* Exercise requirements *
Work through the records below and copy every line that includes "positive".
··· Given data
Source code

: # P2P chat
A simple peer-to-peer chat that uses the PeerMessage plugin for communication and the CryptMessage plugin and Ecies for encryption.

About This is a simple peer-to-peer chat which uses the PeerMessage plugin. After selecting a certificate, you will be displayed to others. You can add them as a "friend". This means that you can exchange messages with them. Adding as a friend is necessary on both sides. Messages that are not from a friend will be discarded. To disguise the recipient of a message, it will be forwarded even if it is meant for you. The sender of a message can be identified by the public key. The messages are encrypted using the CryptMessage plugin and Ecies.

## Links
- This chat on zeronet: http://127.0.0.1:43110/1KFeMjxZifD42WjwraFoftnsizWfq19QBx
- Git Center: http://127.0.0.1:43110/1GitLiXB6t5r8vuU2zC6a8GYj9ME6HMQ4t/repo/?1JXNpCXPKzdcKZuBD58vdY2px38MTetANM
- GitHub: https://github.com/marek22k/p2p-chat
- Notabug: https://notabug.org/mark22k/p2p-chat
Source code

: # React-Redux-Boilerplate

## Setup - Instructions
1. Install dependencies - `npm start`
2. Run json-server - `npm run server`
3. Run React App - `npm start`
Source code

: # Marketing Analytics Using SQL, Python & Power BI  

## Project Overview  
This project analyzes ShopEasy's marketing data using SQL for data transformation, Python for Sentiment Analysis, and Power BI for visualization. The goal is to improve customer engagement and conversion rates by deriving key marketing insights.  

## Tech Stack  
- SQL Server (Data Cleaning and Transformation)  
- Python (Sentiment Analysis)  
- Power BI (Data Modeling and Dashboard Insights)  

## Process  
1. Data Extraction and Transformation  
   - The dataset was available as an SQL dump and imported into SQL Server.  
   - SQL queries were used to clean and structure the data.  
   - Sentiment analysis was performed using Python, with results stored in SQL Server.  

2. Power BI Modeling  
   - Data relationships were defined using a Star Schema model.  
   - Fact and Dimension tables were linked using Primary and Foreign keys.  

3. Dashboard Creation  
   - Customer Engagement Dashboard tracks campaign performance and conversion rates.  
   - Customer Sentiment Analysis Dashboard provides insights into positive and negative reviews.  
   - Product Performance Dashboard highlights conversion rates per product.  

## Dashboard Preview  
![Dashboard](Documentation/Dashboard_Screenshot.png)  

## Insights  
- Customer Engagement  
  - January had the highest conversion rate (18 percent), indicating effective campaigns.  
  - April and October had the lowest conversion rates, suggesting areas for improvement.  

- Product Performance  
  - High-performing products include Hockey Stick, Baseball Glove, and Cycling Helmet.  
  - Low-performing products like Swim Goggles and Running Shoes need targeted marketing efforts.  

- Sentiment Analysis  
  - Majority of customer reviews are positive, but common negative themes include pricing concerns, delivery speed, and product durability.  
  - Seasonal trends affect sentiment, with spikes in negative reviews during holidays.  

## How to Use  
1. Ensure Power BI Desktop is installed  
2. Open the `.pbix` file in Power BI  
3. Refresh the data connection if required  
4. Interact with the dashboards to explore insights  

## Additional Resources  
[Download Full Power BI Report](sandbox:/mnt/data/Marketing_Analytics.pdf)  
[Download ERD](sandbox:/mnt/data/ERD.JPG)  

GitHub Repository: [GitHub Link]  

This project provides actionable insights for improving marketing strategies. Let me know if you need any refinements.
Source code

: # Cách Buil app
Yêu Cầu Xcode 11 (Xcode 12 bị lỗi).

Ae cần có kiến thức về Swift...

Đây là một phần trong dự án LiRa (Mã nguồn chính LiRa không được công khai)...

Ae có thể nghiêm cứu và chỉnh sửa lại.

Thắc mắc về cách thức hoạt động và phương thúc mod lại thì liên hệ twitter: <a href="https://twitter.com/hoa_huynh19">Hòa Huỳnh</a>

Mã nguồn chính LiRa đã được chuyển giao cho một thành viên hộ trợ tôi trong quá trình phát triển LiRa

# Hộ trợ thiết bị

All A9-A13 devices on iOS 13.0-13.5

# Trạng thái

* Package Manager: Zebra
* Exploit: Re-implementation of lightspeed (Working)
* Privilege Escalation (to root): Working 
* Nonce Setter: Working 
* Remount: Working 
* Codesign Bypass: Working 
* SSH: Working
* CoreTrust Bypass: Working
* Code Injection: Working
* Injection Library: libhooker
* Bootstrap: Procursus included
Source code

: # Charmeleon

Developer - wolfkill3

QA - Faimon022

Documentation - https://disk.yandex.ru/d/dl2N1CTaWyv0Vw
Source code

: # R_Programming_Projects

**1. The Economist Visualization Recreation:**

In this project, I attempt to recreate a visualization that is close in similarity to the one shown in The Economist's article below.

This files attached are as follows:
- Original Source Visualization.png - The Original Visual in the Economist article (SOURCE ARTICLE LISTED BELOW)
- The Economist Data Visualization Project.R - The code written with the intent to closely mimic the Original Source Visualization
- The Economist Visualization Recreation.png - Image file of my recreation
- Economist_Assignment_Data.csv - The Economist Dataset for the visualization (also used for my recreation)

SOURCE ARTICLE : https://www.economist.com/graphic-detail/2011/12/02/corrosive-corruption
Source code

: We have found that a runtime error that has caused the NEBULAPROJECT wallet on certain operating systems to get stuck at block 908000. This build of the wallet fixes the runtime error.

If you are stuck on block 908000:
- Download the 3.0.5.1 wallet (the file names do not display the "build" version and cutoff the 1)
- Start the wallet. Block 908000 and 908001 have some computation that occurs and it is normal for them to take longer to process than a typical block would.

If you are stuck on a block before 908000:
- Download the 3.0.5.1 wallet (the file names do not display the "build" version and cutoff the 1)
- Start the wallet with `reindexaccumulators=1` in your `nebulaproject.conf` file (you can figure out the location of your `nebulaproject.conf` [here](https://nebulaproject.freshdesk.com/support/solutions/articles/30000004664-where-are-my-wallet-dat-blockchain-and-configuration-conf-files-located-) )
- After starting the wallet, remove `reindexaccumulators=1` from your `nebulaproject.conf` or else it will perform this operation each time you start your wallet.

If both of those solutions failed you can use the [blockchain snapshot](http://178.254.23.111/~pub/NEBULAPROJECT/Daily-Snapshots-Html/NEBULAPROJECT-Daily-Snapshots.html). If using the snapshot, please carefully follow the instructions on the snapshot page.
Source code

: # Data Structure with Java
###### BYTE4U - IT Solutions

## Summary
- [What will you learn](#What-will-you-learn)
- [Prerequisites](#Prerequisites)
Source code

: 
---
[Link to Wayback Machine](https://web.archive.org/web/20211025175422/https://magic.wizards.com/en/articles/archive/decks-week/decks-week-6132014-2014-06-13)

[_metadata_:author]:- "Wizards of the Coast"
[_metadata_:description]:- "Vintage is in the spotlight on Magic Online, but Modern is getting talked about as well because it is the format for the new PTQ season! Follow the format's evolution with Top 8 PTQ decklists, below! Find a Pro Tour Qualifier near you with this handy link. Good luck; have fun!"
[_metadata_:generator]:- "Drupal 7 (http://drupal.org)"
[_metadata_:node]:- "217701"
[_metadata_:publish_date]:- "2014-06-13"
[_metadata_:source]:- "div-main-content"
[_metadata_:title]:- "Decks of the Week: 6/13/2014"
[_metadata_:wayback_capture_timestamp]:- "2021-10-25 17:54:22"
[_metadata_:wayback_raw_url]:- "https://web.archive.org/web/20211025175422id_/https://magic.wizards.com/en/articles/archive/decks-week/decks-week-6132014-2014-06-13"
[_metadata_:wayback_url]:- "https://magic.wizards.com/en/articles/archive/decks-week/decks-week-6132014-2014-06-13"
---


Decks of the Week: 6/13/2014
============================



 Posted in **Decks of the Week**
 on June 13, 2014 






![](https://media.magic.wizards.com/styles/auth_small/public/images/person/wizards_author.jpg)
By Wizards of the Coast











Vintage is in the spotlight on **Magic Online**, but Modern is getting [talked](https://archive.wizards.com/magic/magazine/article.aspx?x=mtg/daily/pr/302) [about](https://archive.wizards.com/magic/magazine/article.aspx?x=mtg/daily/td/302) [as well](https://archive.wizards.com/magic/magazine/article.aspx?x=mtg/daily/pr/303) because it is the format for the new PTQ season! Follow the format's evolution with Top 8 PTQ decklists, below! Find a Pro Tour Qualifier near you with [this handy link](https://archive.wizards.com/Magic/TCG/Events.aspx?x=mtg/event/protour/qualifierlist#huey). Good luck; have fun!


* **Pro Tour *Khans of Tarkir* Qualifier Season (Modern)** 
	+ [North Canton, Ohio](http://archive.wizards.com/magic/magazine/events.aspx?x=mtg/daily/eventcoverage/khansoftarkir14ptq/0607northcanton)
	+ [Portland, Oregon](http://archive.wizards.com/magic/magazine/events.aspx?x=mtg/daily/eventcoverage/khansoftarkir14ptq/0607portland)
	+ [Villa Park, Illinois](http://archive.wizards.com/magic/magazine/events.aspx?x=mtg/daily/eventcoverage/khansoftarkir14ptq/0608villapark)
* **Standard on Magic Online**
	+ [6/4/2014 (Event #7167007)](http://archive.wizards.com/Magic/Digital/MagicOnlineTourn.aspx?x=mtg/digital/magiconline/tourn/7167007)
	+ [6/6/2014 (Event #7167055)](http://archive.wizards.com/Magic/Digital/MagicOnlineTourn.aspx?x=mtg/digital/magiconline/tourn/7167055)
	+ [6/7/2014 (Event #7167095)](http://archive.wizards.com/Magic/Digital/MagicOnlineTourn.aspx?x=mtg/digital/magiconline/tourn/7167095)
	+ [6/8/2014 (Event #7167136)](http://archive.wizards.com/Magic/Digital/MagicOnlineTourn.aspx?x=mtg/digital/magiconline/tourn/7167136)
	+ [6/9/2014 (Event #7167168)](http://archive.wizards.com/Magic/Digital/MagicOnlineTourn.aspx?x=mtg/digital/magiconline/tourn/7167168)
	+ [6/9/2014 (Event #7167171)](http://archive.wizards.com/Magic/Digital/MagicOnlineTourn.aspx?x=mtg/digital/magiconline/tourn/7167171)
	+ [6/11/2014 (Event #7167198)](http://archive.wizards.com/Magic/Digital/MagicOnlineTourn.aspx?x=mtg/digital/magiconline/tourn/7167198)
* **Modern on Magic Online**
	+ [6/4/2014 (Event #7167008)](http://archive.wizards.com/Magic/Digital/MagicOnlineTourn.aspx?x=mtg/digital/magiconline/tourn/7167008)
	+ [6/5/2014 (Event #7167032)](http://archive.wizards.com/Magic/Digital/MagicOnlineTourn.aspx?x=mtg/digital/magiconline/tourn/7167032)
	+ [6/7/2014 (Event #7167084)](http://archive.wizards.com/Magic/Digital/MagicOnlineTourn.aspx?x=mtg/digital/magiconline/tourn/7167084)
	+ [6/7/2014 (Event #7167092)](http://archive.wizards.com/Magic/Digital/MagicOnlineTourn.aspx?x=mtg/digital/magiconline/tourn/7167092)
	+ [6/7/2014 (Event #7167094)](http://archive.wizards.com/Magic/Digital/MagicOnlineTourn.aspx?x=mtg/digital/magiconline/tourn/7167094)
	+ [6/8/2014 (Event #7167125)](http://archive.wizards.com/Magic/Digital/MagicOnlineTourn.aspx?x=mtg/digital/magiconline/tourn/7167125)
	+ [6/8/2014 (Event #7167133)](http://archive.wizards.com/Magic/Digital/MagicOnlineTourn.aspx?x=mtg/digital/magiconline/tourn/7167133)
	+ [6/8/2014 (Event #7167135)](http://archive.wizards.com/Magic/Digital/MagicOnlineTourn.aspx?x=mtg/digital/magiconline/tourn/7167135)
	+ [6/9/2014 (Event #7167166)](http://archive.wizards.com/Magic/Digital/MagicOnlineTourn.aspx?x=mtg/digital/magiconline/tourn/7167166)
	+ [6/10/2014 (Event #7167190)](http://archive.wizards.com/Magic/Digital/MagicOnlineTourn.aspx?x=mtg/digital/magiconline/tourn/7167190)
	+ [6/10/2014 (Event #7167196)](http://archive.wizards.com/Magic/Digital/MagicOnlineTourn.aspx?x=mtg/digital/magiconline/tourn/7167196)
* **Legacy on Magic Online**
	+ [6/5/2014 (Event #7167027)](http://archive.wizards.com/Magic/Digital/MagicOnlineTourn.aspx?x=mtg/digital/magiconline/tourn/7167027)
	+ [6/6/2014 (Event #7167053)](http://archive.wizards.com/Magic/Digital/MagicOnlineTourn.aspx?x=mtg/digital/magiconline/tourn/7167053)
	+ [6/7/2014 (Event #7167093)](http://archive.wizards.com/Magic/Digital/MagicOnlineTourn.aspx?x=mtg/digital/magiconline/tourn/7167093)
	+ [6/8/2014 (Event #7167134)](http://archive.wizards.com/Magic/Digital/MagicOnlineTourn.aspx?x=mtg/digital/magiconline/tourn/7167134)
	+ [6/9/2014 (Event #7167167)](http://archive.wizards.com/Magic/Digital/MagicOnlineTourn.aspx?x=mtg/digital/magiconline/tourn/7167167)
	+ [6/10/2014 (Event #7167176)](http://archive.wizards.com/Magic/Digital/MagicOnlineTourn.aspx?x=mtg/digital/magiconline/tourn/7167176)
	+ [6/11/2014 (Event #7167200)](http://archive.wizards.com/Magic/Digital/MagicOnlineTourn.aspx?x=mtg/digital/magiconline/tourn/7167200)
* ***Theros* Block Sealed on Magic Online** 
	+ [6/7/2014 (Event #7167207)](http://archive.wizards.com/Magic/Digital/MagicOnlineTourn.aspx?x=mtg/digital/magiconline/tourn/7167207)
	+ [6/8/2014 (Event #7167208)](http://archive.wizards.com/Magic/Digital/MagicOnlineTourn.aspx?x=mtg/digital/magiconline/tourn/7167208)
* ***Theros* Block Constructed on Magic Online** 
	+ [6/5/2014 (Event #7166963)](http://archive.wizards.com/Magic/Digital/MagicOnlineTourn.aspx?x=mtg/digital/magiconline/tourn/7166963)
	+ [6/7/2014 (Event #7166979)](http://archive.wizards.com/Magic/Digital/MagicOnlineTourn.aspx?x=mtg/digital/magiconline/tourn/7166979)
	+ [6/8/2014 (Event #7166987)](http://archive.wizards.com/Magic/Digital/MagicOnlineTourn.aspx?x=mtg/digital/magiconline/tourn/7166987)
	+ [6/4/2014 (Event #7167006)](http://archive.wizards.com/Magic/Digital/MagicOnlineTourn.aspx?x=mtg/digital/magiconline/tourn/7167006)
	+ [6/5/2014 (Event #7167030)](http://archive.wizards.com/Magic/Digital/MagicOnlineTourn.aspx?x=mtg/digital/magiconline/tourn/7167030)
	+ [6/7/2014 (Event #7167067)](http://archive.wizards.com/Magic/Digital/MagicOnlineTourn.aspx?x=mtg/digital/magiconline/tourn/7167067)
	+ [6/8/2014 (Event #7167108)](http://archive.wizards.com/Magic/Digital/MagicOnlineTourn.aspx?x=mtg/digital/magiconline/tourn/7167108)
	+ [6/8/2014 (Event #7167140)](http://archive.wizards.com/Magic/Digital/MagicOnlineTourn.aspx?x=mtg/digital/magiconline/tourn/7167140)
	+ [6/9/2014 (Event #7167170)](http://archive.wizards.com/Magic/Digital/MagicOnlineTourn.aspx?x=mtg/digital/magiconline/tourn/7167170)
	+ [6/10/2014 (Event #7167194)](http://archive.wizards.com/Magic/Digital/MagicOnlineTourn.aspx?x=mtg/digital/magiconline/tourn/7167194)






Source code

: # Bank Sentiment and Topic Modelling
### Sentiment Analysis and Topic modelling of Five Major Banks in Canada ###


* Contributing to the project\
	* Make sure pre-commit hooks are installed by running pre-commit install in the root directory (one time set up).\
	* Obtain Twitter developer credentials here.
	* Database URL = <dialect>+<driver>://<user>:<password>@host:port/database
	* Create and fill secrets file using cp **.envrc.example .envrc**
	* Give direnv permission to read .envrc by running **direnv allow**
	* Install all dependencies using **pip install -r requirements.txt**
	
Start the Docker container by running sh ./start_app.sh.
······
* Response box *
   - Customer Sentiment Analysis Dashboard provides insights into positive and negative reviews.  
  - Majority of customer reviews are positive, but common negative themes include pricing concerns, delivery speed, and product durability.  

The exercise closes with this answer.